Messi in naftalina i Cave In tre membri su quattro si sono buttati nuovamente a capofitto nei loro progetti paralleli. Stephen Brodsky con gli Octave Museum, Caleb Scofield con i Zozobra, e Adam McGrath con i Clouds. McGrath è accompagnato da tali Jim Carroll con un passato nell'hardcore act The Suicide File e The Hope Conspiracy, Jay Cannava dei 27 e il misterioso Q alla batteria.Dimenticate cosa fanno i Cave In, i Clouds sono molto diversi. Sembra siano caduti nel fantomatico pentolone di Obelix e ne siano usciti fuori totalmente ubriachi di Blue Cheer, Grand Funk Railroad e hardcore, entrambi proposti in modo selvaggio e furioso.

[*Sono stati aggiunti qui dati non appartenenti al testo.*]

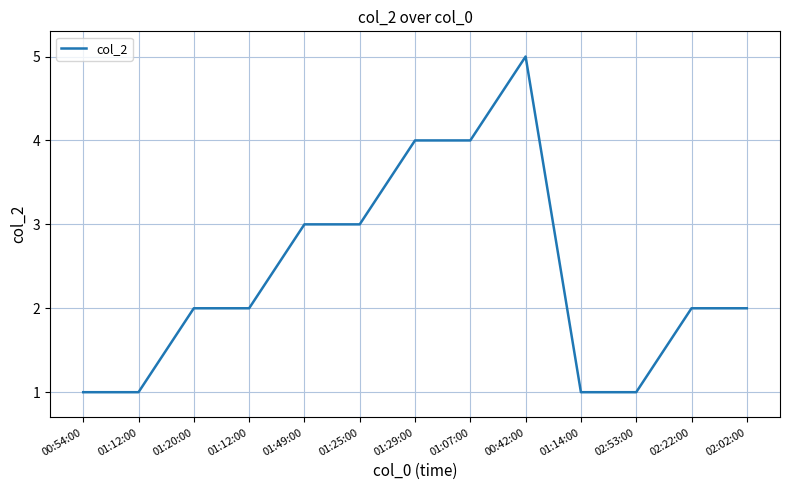

List the labels in order of value, smallest first.

00:54:00, 01:12:00, 01:14:00, 02:53:00, 01:20:00, 01:12:00, 02:22:00, 02:02:00, 01:49:00, 01:25:00, 01:29:00, 01:07:00, 00:42:00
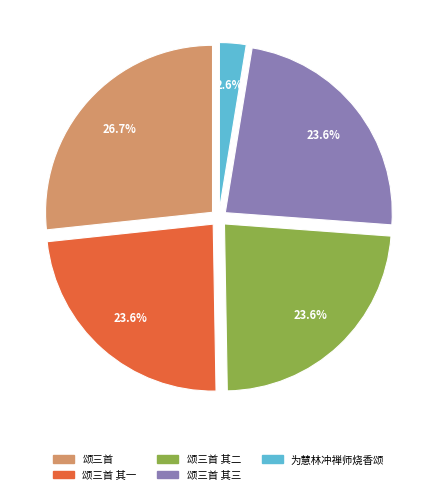

Does 颂三首 represent more than half of the total?

No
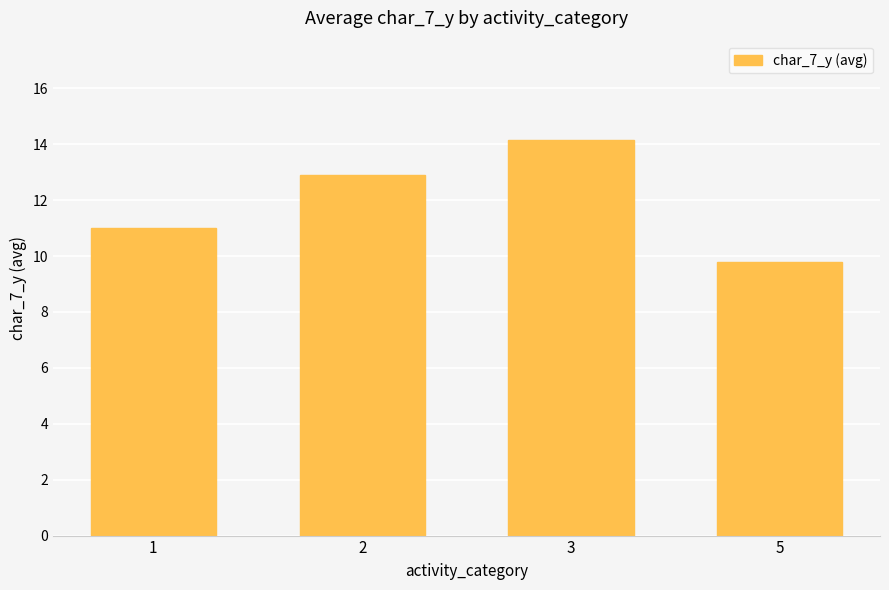

The chart shows a value of 11.0 at 1. True or false?

True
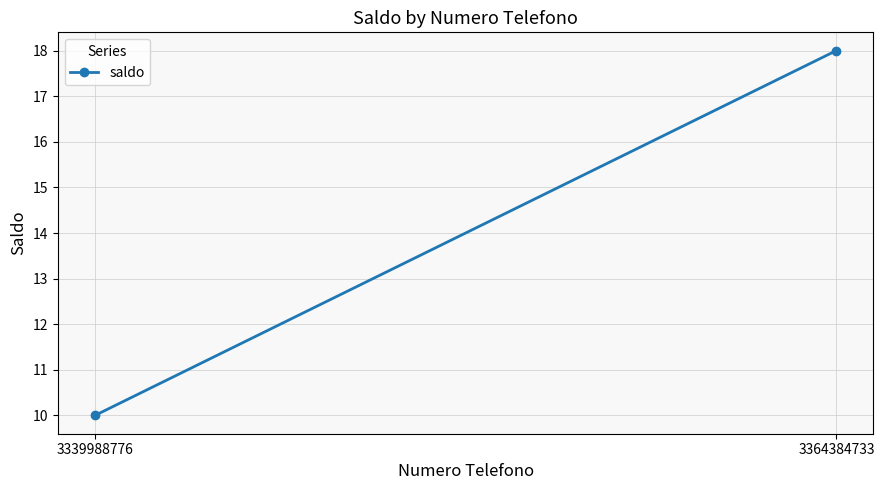

Reading left to right, list all the values displayed in this chart.

3339988776=10	3364384733=18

Immaginate dunque dei Wolfmother più sinceri e soprattutto con l'attitudine perdente, che si giocano il tutto per tutto ora e subito senza grosse aspettative o manie da rockstar. I tre si mettono agli strumenti e tirano fuori energia lungo gli otto brani che compongono questo primo album dal titolo pretenzioso come Legendary Demo.
Al rock più selvaggio, qua e là inevitabilmente influenzato anche dal blues, i Nostri dedicano diversi episodi, da New Amnesia a Pressure a Mountain Jim dove un'ottima coesione ritmicae esalta composizioni semplici e spontanee ma dai riff corposi.
Live for It Now invece urla hardcore-punk classico, roba fatta secondo le regole tanto classiche da apparire come l'ennesimo ingrediente obbligatorio per rendere quanto più eterogenea la proposta di questo disco.
Quello che invece è molto interessante è l'onda lunga che parte da Magic Heater e sfocia nel dub di Quartulli Dub. I due brani si reggono sullo stesso riff contagioso. Su Magic Heater i Clouds partono lanciatissimi per i primi quattro minuti, poi una brevissima pausa, farfugliano qualcosa tra di loro e un riffone grasso e grosso domina la scena per il resto del pezzo. Lo stesso riff rallenta, si sfilaccia e regge Quartulli Dub, un dub appunto di quasi venti minuti arricchito da sax schizofrenici e chitarre free.
Proposta dunque molto buona quella dei Clouds, da prendere così come viene. Al momento appare più una deviazione per divertimento che un progetto con una indentità ben precisa.